An even bigger event was held in 1870 following the marriage of Edward Kennard to the novelist Mary Laing. Some 5,000 men from local friendly societies met the young couple in their carriage on the Varteg to Blaenavon road and marched with them to Church Road, where a crowd of 7,000 people met them. The newlyweds, surrounded by 12,000 people from Blaenavon and the nearby towns proceeded to Blaenavon House, where they were joined by as many people who could fit into the park. Kennard gave a speech in which he said that, through marriage, he was ‘a quarter Welsh, a quarter English, a quarter Irish, a quarter Scotch, and wholly Blaenavon!’ He told the Blaenavon Workers that they ‘may ever consider their employers as their best and sincerest friends’, accompanied by great cheers from the thousands in attendance. An afternoon of sports and fireworks followed.

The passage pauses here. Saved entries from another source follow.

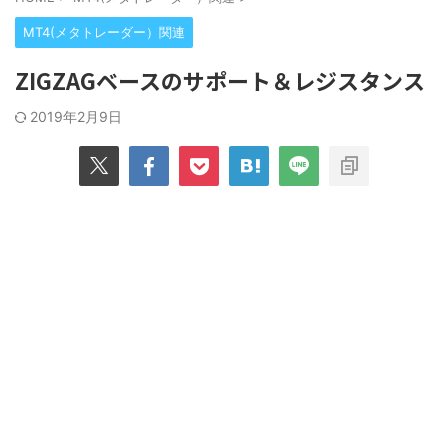
MT4(メタトレーダー）関連
ZIGZAGベースのサポート＆レジスタンス
2019年2月9日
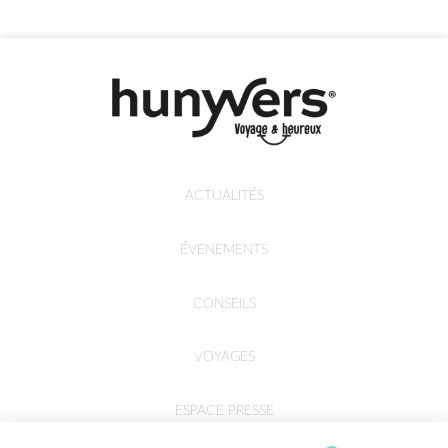
ACTUALITÉS
ÉVENEMENTS
CONSEILS
VOYAGES
ESPACE PRESSE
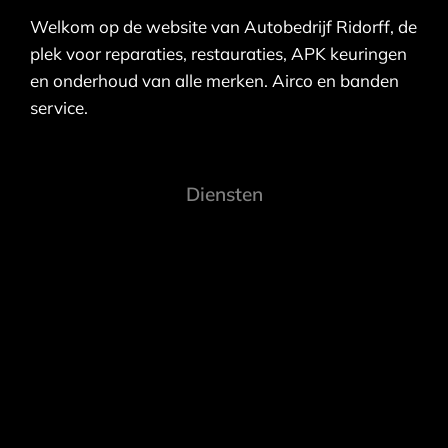
Welkom op de website van Autobedrijf Ridorff, de
plek voor reparaties, restauraties, APK keuringen
en onderhoud van alle merken. Airco en banden
service.
Diensten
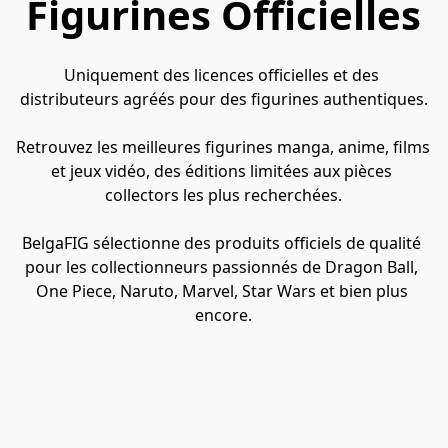
Figurines Officielles
Uniquement des licences officielles et des 
distributeurs agréés pour des figurines authentiques.
Retrouvez les meilleures figurines manga, anime, films 
et jeux vidéo, des éditions limitées aux pièces 
collectors les plus recherchées.
BelgaFIG sélectionne des produits officiels de qualité 
pour les collectionneurs passionnés de Dragon Ball, 
One Piece, Naruto, Marvel, Star Wars et bien plus 
encore.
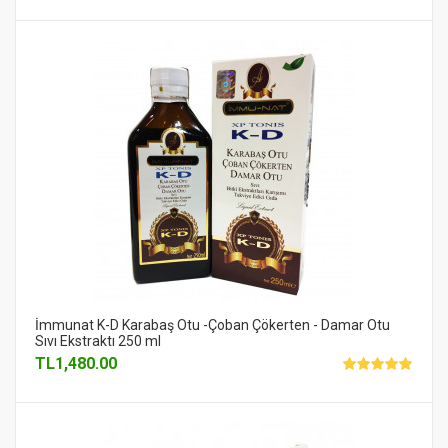
İmmunat K-D Karabaş Otu -Çoban Çökerten - Damar Otu
Sıvı Ekstraktı 250 ml
TL
1,480.00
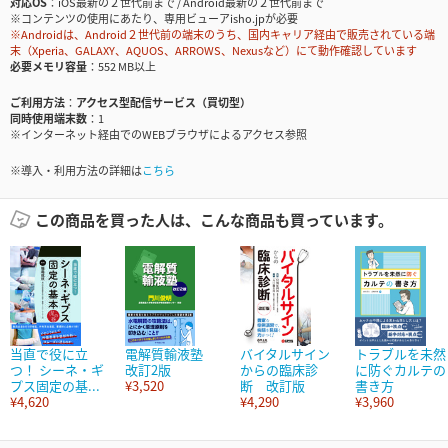
対応OS
iOS最新の２世代前まで / Android最新の２世代前まで
※コンテンツの使用にあたり、専用ビューアisho.jpが必要
※Androidは、Android２世代前の端末のうち、国内キャリア経由で販売されている端
末（Xperia、GALAXY、AQUOS、ARROWS、Nexusなど）にて動作確認しています
必要メモリ容量
552 MB以上
ご利用方法
アクセス型配信サービス（買切型）
同時使用端末数
1
※インターネット経由でのWEBブラウザによるアクセス参照
※導入・利用方法の詳細は
こちら
この商品を買った人は、こんな商品も買っています。
当直で役に立
電解質輸液塾
バイタルサイン
トラブルを未然
つ！ シーネ・ギ
改訂2版
からの臨床診
に防ぐカルテの
プス固定の基...
¥3,520
断 改訂版
書き方
¥4,620
¥4,290
¥3,960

During the First World War, calls were made for the house to be converted into a military hospital. These plans were resisted by the Blaenavon Company, with the agent Henry Charles Steel refusing to accede to the demands. However, in the early 1920s, the Kennard family became less involved with Blaenavon and retired to Bradford-on-Avon. The house was taken over by the Blaenavon Medical Aid Society, a worker-led scheme that (along with Tredegar) provided the blue print for the National Health Service. It remained the town’s hospital until 1980 when it became a residential home. Following the closure of the home in 2006, the house has fallen into disrepair.